Efficacy and Safety of Loteprednol 0.5% Gel for Routine Prophylaxis After Photorefractive Keratectomy Compared to Prednisolone Acetate 1% Suspension and Fluorometholone 0.1% Suspension
In Brief
A Phase 4 clinical trial evaluating Loteprednol Etabonate 0.5% Oph Gel and Prednisolone Acetate 1% Oph Susp for Intraocular Pressure and Corneal Opacity. Completed, enrolled 131 participants across 1 site.
Detailed Summary
Corneal haze, in which the cornea becomes cloudy, is a well-known and a potentially vision-threatening postoperative complication of photorefractive keratectomy (PRK). Topical ophthalmic corticosteroids are routinely prescribed by most surgeons postoperatively to help prevent this complication. Goals of topical steroids use after PRK include effective modulation of the healing response to prevent corneal haze while at the same time minimizing side effects, such as intraocular pressure elevation or cataract formation. Loteprednol etabonate is a corticosteroid that exerts its therapeutic effects and is then quickly changed into inactive metabolites.

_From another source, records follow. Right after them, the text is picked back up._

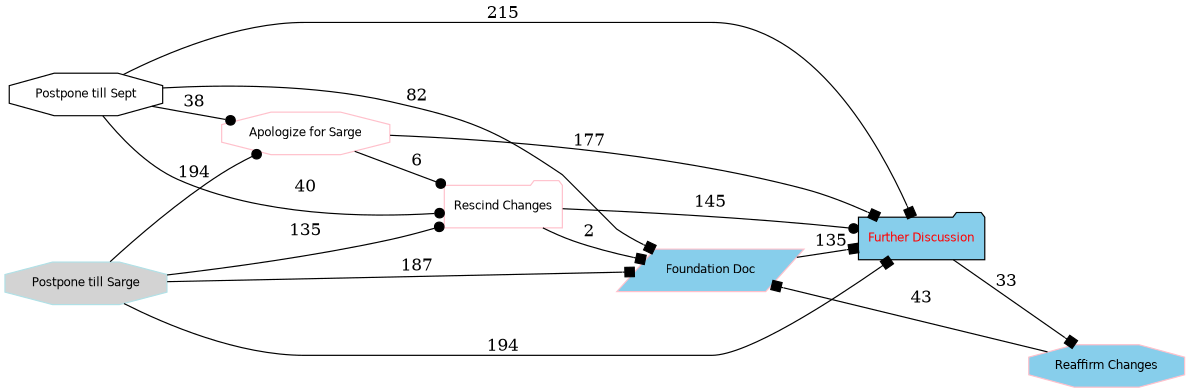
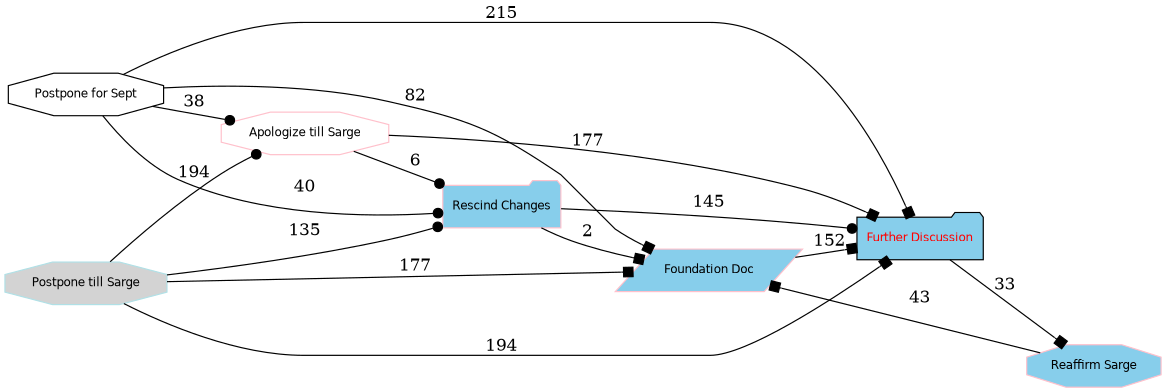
  digraph {
    rankdir=LR
    ranksep=0.25
    node [fillcolor=white fontname=Helvetica fontsize=10 shape=octagon style=filled color=pink]
    edge [arrowhead=box]
-   "Postpone till Sept" [color=""]
-   "Apologize for Sarge"
-   "Rescind Changes" [shape=folder]
+   "Postpone till Sept" [label="Postpone for Sept" color=""]
+   "Apologize for Sarge" [label="Apologize till Sarge"]
+   "Rescind Changes" [fillcolor=skyblue shape=folder]
    "Foundation Doc" [fillcolor=skyblue shape=parallelogram]
    "Further Discussion" [fillcolor=skyblue fontcolor=Red shape=folder color=""]
-   "Reaffirm Changes" [fillcolor=skyblue]
+   "Reaffirm Changes" [fillcolor=skyblue label="Reaffirm Sarge"]
    "Postpone till Sarge" [color=powderblue fillcolor=lightgrey fontcolor="Navy Blue"]
    "Postpone till Sept" -> "Apologize for Sarge" [arrowhead=dot label=38]
    "Postpone till Sept" -> "Rescind Changes" [arrowhead=dot label=40]
    "Postpone till Sept" -> "Foundation Doc" [label=82]
    "Postpone till Sept" -> "Further Discussion" [label=215]
    "Apologize for Sarge" -> "Rescind Changes" [arrowhead=dot label=6]
    "Apologize for Sarge" -> "Further Discussion" [label=177]
    "Rescind Changes" -> "Foundation Doc" [label=2]
    "Rescind Changes" -> "Further Discussion" [arrowhead=dot label=145]
-   "Foundation Doc" -> "Further Discussion" [label=135]
+   "Foundation Doc" -> "Further Discussion" [label=152]
    "Further Discussion" -> "Reaffirm Changes" [label=33]
    "Reaffirm Changes" -> "Foundation Doc" [label=43]
    "Postpone till Sarge" -> "Apologize for Sarge" [arrowhead=dot label=194]
    "Postpone till Sarge" -> "Rescind Changes" [arrowhead=dot label=135]
-   "Postpone till Sarge" -> "Foundation Doc" [label=187]
+   "Postpone till Sarge" -> "Foundation Doc" [label=177]
    "Postpone till Sarge" -> "Further Discussion" [label=194]
  }
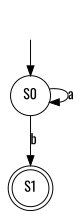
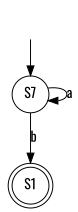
  digraph {
    rankdir=TB
    fontname=Oswald
    node [fontname=Oswald]
    edge [fontname=Oswald]
    "" [shape=plaintext]
-   n2 [label=S0 shape=circle]
+   n2 [label=S7 shape=circle]
    n3 [label=S1 shape=doublecircle]
    "" -> n2
    n2 -> n2 [label=a]
    n2 -> n3 [label=b]
  }
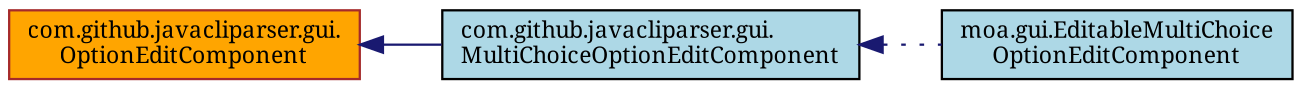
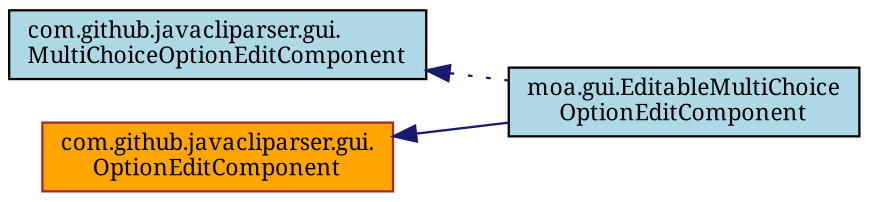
  digraph {
    fontname="Noto Serif"
    rankdir=LR
    node [color=black fillcolor=lightblue fontname="Noto Serif" fontsize=10 shape=record style=filled]
    edge [color=midnightblue dir=back fontname="Noto Serif" fontsize=10 labelfontname=Helvetica labelfontsize=10]
    n1 [fontcolor=black height=0.2 label="moa.gui.EditableMultiChoice\lOptionEditComponent" width=0.4]
    n2 [height=0.2 label="com.github.javacliparser.gui.\lMultiChoiceOptionEditComponent" width=0.4]
    n3 [color=brown fillcolor=orange height=0.2 label="com.github.javacliparser.gui.\lOptionEditComponent" width=0.4]
    n2 -> n1 [style=dotted]
-   n3 -> n2 [style=solid]
+   n3 -> n1 [style=solid]
  }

This relatively fast metabolism of loteprednol gives it a lower side effect profile than other steroids, including a smaller effect on intraocular pressure. In the ophthalmic literature, there is currently no consensus on a standard regimen or which type of corticosteroid should be used after PRK. Investigators are conducting a prospective, randomized trial to compare the incidence of intraocular pressure rise and visually significant postoperative corneal haze after PRK with the use of loteprednol 0.5% gel compared to the use of earlier generation steroids, prednisolone acetate 1% suspension and fluorometholone 0.1% suspension.